> What to work on:
Wherever the string "sharing" shows up in the records below, return that line.
▬▬▬▬▬▬▬▬▬▬
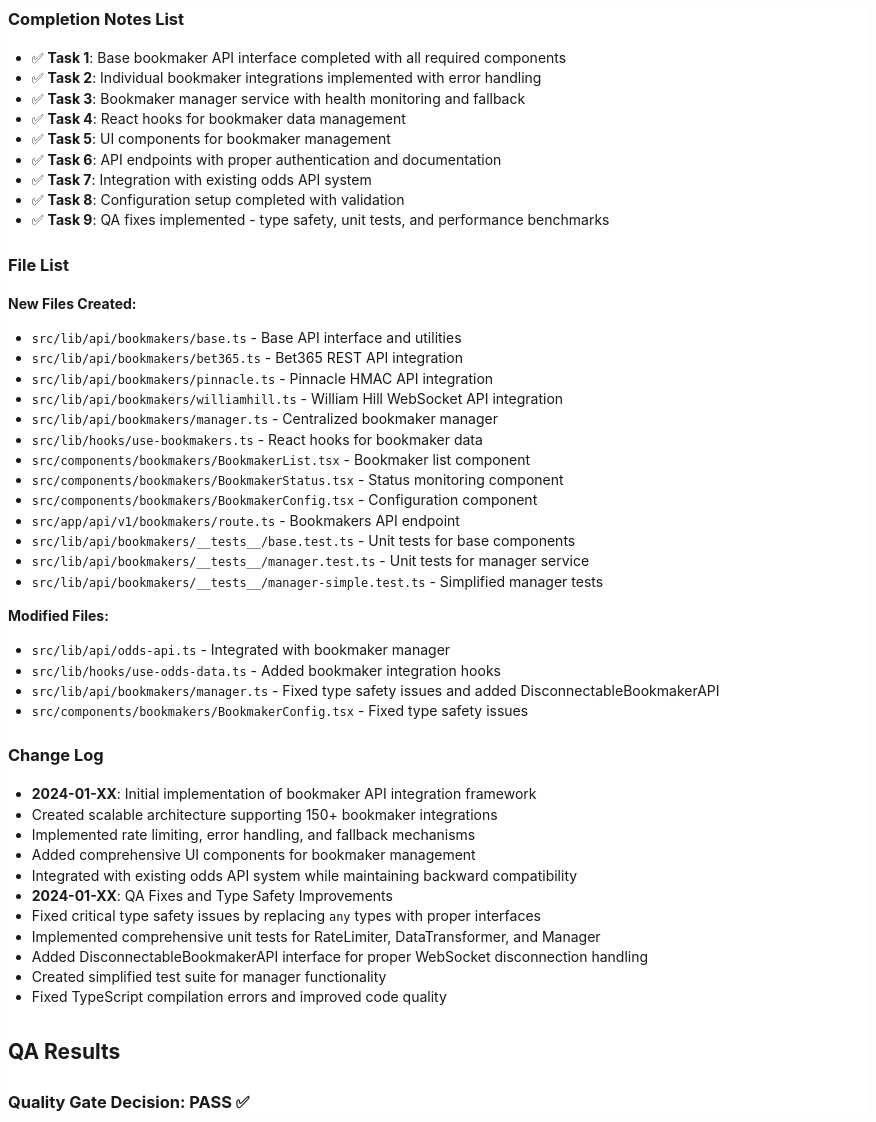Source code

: ### Completion Notes List
- ✅ **Task 1**: Base bookmaker API interface completed with all required components
- ✅ **Task 2**: Individual bookmaker integrations implemented with error handling
- ✅ **Task 3**: Bookmaker manager service with health monitoring and fallback
- ✅ **Task 4**: React hooks for bookmaker data management
- ✅ **Task 5**: UI components for bookmaker management
- ✅ **Task 6**: API endpoints with proper authentication and documentation
- ✅ **Task 7**: Integration with existing odds API system
- ✅ **Task 8**: Configuration setup completed with validation
- ✅ **Task 9**: QA fixes implemented - type safety, unit tests, and performance benchmarks

### File List
**New Files Created:**
- `src/lib/api/bookmakers/base.ts` - Base API interface and utilities
- `src/lib/api/bookmakers/bet365.ts` - Bet365 REST API integration
- `src/lib/api/bookmakers/pinnacle.ts` - Pinnacle HMAC API integration
- `src/lib/api/bookmakers/williamhill.ts` - William Hill WebSocket API integration
- `src/lib/api/bookmakers/manager.ts` - Centralized bookmaker manager
- `src/lib/hooks/use-bookmakers.ts` - React hooks for bookmaker data
- `src/components/bookmakers/BookmakerList.tsx` - Bookmaker list component
- `src/components/bookmakers/BookmakerStatus.tsx` - Status monitoring component
- `src/components/bookmakers/BookmakerConfig.tsx` - Configuration component
- `src/app/api/v1/bookmakers/route.ts` - Bookmakers API endpoint
- `src/lib/api/bookmakers/__tests__/base.test.ts` - Unit tests for base components
- `src/lib/api/bookmakers/__tests__/manager.test.ts` - Unit tests for manager service
- `src/lib/api/bookmakers/__tests__/manager-simple.test.ts` - Simplified manager tests

**Modified Files:**
- `src/lib/api/odds-api.ts` - Integrated with bookmaker manager
- `src/lib/hooks/use-odds-data.ts` - Added bookmaker integration hooks
- `src/lib/api/bookmakers/manager.ts` - Fixed type safety issues and added DisconnectableBookmakerAPI
- `src/components/bookmakers/BookmakerConfig.tsx` - Fixed type safety issues

### Change Log
- **2024-01-XX**: Initial implementation of bookmaker API integration framework
- Created scalable architecture supporting 150+ bookmaker integrations
- Implemented rate limiting, error handling, and fallback mechanisms
- Added comprehensive UI components for bookmaker management
- Integrated with existing odds API system while maintaining backward compatibility
- **2024-01-XX**: QA Fixes and Type Safety Improvements
- Fixed critical type safety issues by replacing `any` types with proper interfaces
- Implemented comprehensive unit tests for RateLimiter, DataTransformer, and Manager
- Added DisconnectableBookmakerAPI interface for proper WebSocket disconnection handling
- Created simplified test suite for manager functionality
- Fixed TypeScript compilation errors and improved code quality

## QA Results

### Quality Gate Decision: **PASS** ✅
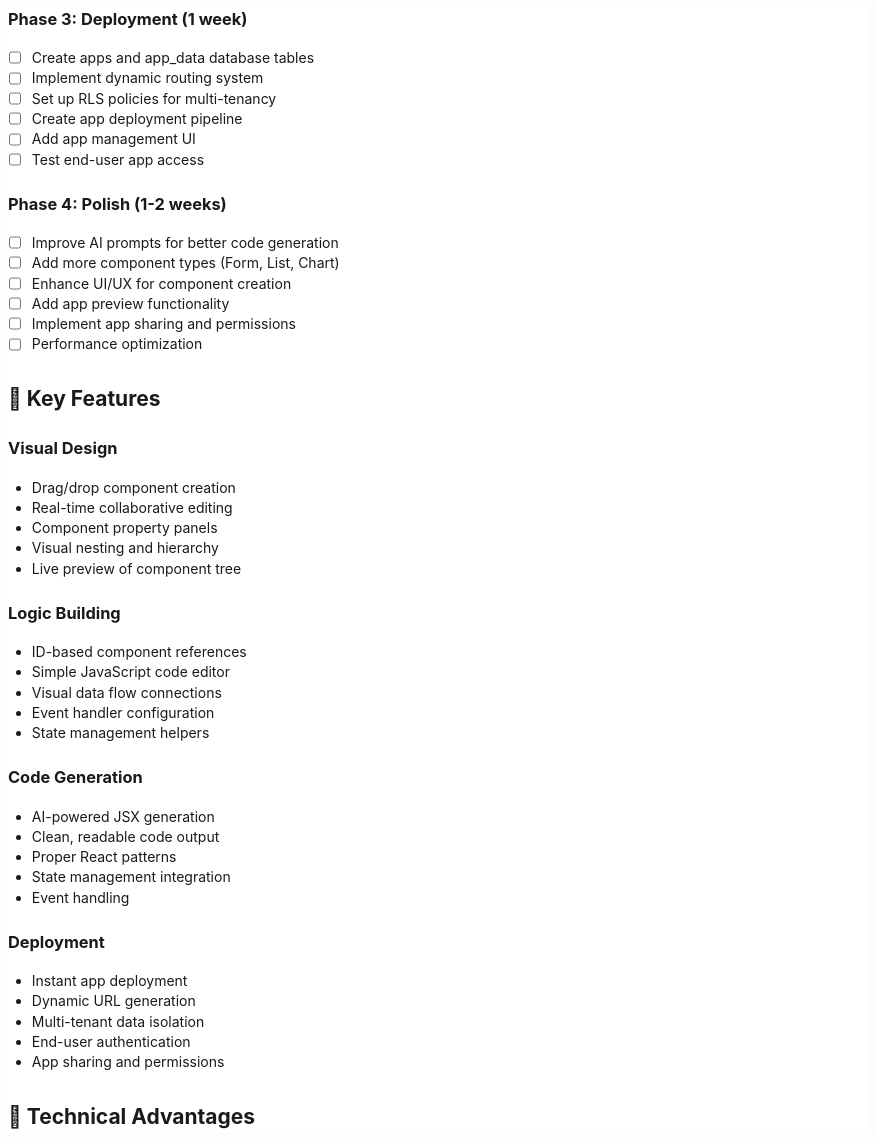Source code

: ### **Phase 3: Deployment (1 week)**
- [ ] Create apps and app_data database tables
- [ ] Implement dynamic routing system
- [ ] Set up RLS policies for multi-tenancy
- [ ] Create app deployment pipeline
- [ ] Add app management UI
- [ ] Test end-user app access

### **Phase 4: Polish (1-2 weeks)**
- [ ] Improve AI prompts for better code generation
- [ ] Add more component types (Form, List, Chart)
- [ ] Enhance UI/UX for component creation
- [ ] Add app preview functionality
- [ ] Implement app sharing and permissions
- [ ] Performance optimization

## 🎯 Key Features

### **Visual Design**
- Drag/drop component creation
- Real-time collaborative editing
- Component property panels
- Visual nesting and hierarchy
- Live preview of component tree

### **Logic Building**
- ID-based component references
- Simple JavaScript code editor
- Visual data flow connections
- Event handler configuration
- State management helpers

### **Code Generation**
- AI-powered JSX generation
- Clean, readable code output
- Proper React patterns
- State management integration
- Event handling

### **Deployment**
- Instant app deployment
- Dynamic URL generation
- Multi-tenant data isolation
- End-user authentication
- App sharing and permissions

## 🔧 Technical Advantages

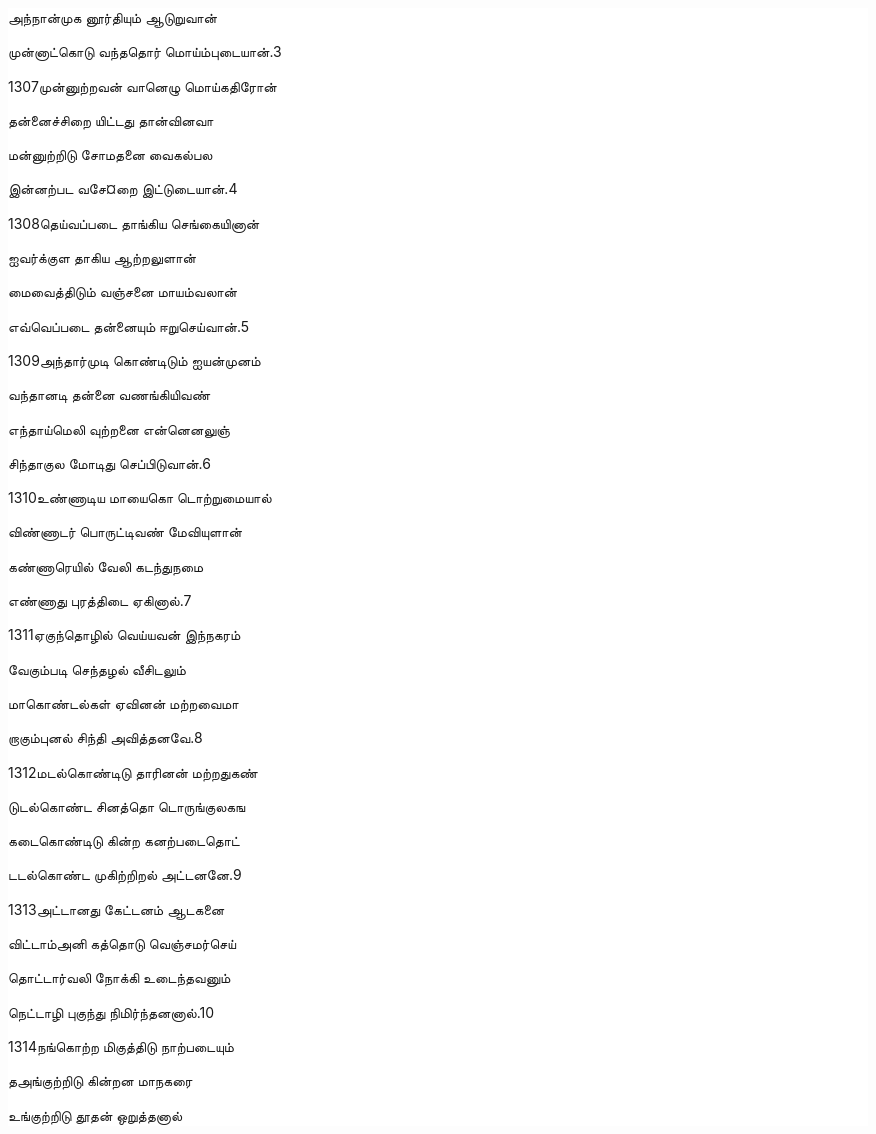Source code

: அந்நான்முக னூர்தியும் ஆடுறுவான்  

முன்னாட்கொடு வந்ததொர் மொய்ம்புடையான்.3

 1307முன்னுற்றவன் வானெழு மொய்கதிரோன்  

தன்னைச்சிறை யிட்டது தான்வினவா  

மன்னுற்றிடு சோமதனை வைகல்பல  

இன்னற்பட வசே¤றை இட்டுடையான்.4

 1308தெய்வப்படை தாங்கிய செங்கையினான்  

ஐவர்க்குள தாகிய ஆற்றலுளான்  

மைவைத்திடும் வஞ்சனை மாயம்வலான்  

எவ்வெப்படை தன்னையும் ஈறுசெய்வான்.5

 1309அந்தார்முடி கொண்டிடும் ஐயன்முனம்  

வந்தானடி தன்னை வணங்கியிவண்  

எந்தாய்மெலி வுற்றனை என்னெனலுஞ்  

சிந்தாகுல மோடிது செப்பிடுவான்.6

 1310உண்ணாடிய மாயைகொ டொற்றுமையால்  

விண்ணாடர் பொருட்டிவண் மேவியுளான்  

கண்ணாரெயில் வேலி கடந்துநமை  

எண்ணாது புரத்திடை ஏகினால்.7

 1311ஏகுந்தொழில் வெய்யவன் இந்நகரம்  

வேகும்படி செந்தழல் வீசிடலும்  

மாகொண்டல்கள் ஏவினன் மற்றவைமா  

றாகும்புனல் சிந்தி அவித்தனவே.8

 1312மடல்கொண்டிடு தாரினன் மற்றதுகண்  

டுடல்கொண்ட சினத்தொ டொருங்குலகங  

கடைகொண்டிடு கின்ற கனற்படைதொட்  

டடல்கொண்ட முகிற்றிறல் அட்டனனே.9

 1313அட்டானது கேட்டனம் ஆடகனை  

விட்டாம்அனி கத்தொடு வெஞ்சமர்செய்  

தொட்டார்வலி நோக்கி உடைந்தவனும்  

நெட்டாழி புகுந்து நிமிர்ந்தனனால்.10

 1314நங்கொற்ற மிகுத்திடு நாற்படையும்  

தஅங்குற்றிடு கின்றன மாநகரை  

உங்குற்றிடு தூதன் ஒறுத்தனால்  
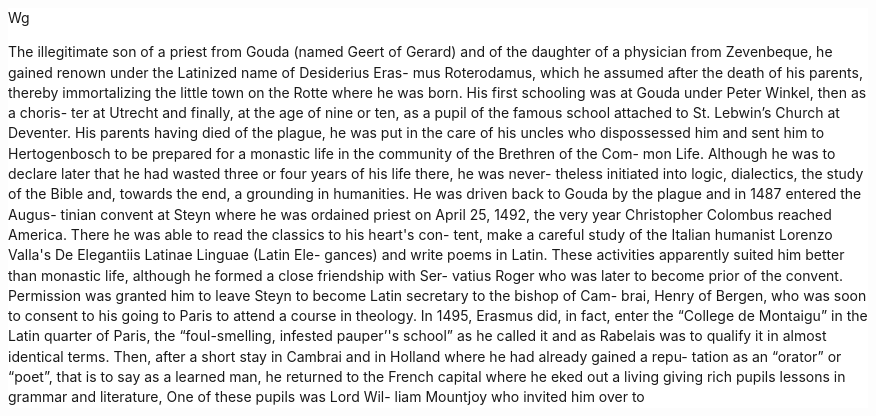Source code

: Wg
 
The illegitimate son of a priest from 
Gouda (named Geert of Gerard) and 
of the daughter of a physician from 
Zevenbeque, he gained renown under 
the Latinized name of Desiderius Eras- 
mus Roterodamus, which he assumed 
after the death of his parents, thereby 
immortalizing the little town on the 
Rotte where he was born. 
His first schooling was at Gouda 
under Peter Winkel, then as a choris- 
ter at Utrecht and finally, at the age 
of nine or ten, as a pupil of the famous 
school attached to St. Lebwin’s Church 
at Deventer. His parents having died 
of the plague, he was put in the care 
of his uncles who dispossessed him 
and sent him to Hertogenbosch to be 
prepared for a monastic life in the 
community of the Brethren of the Com- 
mon Life. Although he was to declare 
later that he had wasted three or four 
years of his life there, he was never- 
theless initiated into logic, dialectics, 
the study of the Bible and, towards the 
end, a grounding in humanities. 
He was driven back to Gouda by the 
plague and in 1487 entered the Augus- 
tinian convent at Steyn where he was 
ordained priest on April 25, 1492, the 
very year Christopher Colombus 
reached America. There he was able 
to read the classics to his heart's con- 
tent, make a careful study of the 
Italian humanist Lorenzo Valla's De 
Elegantiis Latinae Linguae (Latin Ele- 
gances) and write poems in Latin. 
These activities apparently suited 
him better than monastic life, although 
he formed a close friendship with Ser- 
vatius Roger who was later to become 
prior of the convent. Permission was 
granted him to leave Steyn to become 
Latin secretary to the bishop of Cam- 
brai, Henry of Bergen, who was soon 
to consent to his going to Paris to 
attend a course in theology. 
In 1495, Erasmus did, in fact, enter 
the “College de Montaigu” in the Latin 
quarter of Paris, the “foul-smelling, 
infested pauper’'s school” as he called 
it and as Rabelais was to qualify it in 
almost identical terms. Then, after a 
short stay in Cambrai and in Holland 
where he had already gained a repu- 
tation as an “orator” or “poet”, that 
is to say as a learned man, he returned 
to the French capital where he eked 
out a living giving rich pupils lessons 
in grammar and literature, 
One of these pupils was Lord Wil- 
liam Mountjoy who invited him over to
▬▬▬▬▬▬▬▬▬▬
> Answer to the exercise:
- [ ] Implement app sharing and permissions
- App sharing and permissions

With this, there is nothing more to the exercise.